DISCLOSURE OF THE INVENTION
[0004] Here, one of objects of the present invention is to provide
a start control apparatus for an internal combustion engine capable
of restraining self-ignition at starting in a cylinder in which the
piston stops in an intake stroke.
[0005] To solve the above described problems, according to the
first aspect of the present invention, there is provided a start
control apparatus for an internal combustion engine which starts
the engine with injecting fuel to each cylinder of the internal
combustion engine in an intake stroke, comprising: a stop position
distinction device which distinguishes a piston position at a time
of a stop of the internal combustion engine; and a fuel injection
amount control device which specifies a cylinder in which a piston
stops in the intake stroke based on a distinction result of the
stop position distinction device and which increases a fuel
injection amount at starting for the specified cylinder more than a
fuel injection amount for other cylinders.
[0006] According to the start control apparatus of the first
aspect, more fuel is injected to the cylinder in which the piston
starts its operation from the intake stroke when starting the
internal combustion engine than the fuel injection amount for other
cylinders. Accordingly, cylinder temperature drop effect due to
fuel vaporization latent heat is higher in comparison with those in
other cylinders, and the generation of the self-ignition is
restrained by maintaining lower cylinder temperature even if the
compression stroke starts under the state that cylinder pressure
increases due to suction of air during stopping. Therefore, the
problems such as increase of vibration accompanying the
self-ignition can be restrained, thereby starting the internal
combustion smoothly.

┄┄┄┄┄┄┄┄┄┄┄┄┄┄┄┄┄┄┄┄

__Exercise A__. Retype the passage on the engine start control apparatus in full, without any changes.

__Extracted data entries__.
┄┄┄┄┄┄┄┄┄┄┄┄┄┄┄┄┄┄┄┄

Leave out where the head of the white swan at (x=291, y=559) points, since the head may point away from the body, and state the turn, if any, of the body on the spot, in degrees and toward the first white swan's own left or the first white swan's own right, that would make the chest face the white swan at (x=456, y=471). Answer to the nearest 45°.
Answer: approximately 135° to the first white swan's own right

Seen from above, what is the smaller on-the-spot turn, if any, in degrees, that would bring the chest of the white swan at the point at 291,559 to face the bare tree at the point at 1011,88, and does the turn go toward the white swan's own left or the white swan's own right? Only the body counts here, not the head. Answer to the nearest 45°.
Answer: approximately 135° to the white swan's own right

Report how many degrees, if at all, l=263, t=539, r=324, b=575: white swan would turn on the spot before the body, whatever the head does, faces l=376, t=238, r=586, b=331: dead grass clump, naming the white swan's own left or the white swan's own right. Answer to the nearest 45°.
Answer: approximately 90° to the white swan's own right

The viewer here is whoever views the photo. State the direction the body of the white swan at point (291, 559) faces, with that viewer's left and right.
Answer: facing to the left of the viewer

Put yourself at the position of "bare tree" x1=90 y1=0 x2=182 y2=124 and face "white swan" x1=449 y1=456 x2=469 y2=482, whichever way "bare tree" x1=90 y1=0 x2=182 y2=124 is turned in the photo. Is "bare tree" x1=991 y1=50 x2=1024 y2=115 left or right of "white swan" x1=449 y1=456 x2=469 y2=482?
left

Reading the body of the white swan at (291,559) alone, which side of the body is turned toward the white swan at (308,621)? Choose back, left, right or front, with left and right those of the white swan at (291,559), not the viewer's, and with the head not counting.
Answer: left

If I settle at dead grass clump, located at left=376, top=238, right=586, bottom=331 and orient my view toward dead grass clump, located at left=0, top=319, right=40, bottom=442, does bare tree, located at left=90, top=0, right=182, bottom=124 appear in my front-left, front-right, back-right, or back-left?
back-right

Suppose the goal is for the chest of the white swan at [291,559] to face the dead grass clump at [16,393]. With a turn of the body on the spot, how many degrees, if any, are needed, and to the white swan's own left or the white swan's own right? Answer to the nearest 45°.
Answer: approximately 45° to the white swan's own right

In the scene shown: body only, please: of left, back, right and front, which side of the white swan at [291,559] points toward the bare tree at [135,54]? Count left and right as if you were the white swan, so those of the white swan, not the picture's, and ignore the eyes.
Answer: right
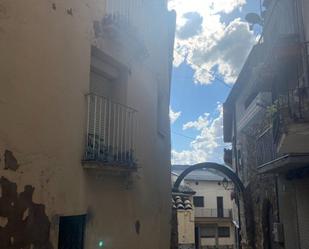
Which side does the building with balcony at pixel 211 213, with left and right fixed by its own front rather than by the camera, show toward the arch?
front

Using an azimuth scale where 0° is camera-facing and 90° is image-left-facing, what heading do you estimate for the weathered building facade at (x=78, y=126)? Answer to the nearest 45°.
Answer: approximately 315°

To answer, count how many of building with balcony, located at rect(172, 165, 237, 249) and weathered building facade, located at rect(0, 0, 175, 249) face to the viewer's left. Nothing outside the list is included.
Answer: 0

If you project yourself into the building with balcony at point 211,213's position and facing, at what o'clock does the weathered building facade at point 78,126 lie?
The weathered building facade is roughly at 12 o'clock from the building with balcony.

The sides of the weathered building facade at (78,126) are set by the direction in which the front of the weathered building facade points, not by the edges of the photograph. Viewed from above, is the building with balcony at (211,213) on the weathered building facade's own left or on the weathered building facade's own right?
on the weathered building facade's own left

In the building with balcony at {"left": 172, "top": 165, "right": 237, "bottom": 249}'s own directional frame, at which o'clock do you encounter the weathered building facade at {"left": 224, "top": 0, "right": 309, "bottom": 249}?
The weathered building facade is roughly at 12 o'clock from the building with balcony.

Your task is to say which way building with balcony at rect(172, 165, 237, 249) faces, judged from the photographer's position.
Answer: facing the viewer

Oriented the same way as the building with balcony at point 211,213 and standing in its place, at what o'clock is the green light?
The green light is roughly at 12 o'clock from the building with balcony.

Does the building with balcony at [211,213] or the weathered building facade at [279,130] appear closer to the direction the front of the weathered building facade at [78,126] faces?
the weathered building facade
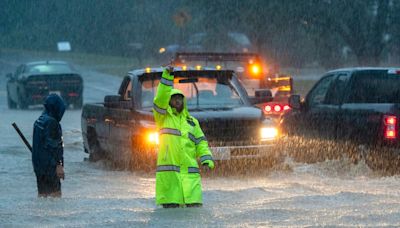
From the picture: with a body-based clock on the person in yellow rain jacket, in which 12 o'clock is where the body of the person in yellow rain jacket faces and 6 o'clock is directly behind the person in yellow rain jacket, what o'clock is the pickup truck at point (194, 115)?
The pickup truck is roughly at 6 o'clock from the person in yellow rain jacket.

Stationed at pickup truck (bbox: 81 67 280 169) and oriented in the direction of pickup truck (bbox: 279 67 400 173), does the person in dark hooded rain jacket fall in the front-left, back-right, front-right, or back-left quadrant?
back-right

┄┄┄┄┄┄┄┄┄┄┄┄┄┄┄┄┄┄┄┄

__Exercise B__. Count the lines of the records that contain the string "truck", and give only that number.

__Your solution A__.
DISCLOSURE OF THE INVENTION
[0004] Here, one of objects of the present invention is to provide
a start control apparatus for an internal combustion engine capable
of restraining self-ignition at starting in a cylinder in which the
piston stops in an intake stroke.
[0005] To solve the above described problems, according to the
first aspect of the present invention, there is provided a start
control apparatus for an internal combustion engine which starts
the engine with injecting fuel to each cylinder of the internal
combustion engine in an intake stroke, comprising: a stop position
distinction device which distinguishes a piston position at a time
of a stop of the internal combustion engine; and a fuel injection
amount control device which specifies a cylinder in which a piston
stops in the intake stroke based on a distinction result of the
stop position distinction device and which increases a fuel
injection amount at starting for the specified cylinder more than a
fuel injection amount for other cylinders.
[0006] According to the start control apparatus of the first
aspect, more fuel is injected to the cylinder in which the piston
starts its operation from the intake stroke when starting the
internal combustion engine than the fuel injection amount for other
cylinders. Accordingly, cylinder temperature drop effect due to
fuel vaporization latent heat is higher in comparison with those in
other cylinders, and the generation of the self-ignition is
restrained by maintaining lower cylinder temperature even if the
compression stroke starts under the state that cylinder pressure
increases due to suction of air during stopping. Therefore, the
problems such as increase of vibration accompanying the
self-ignition can be restrained, thereby starting the internal
combustion smoothly.

__Your solution B__. 3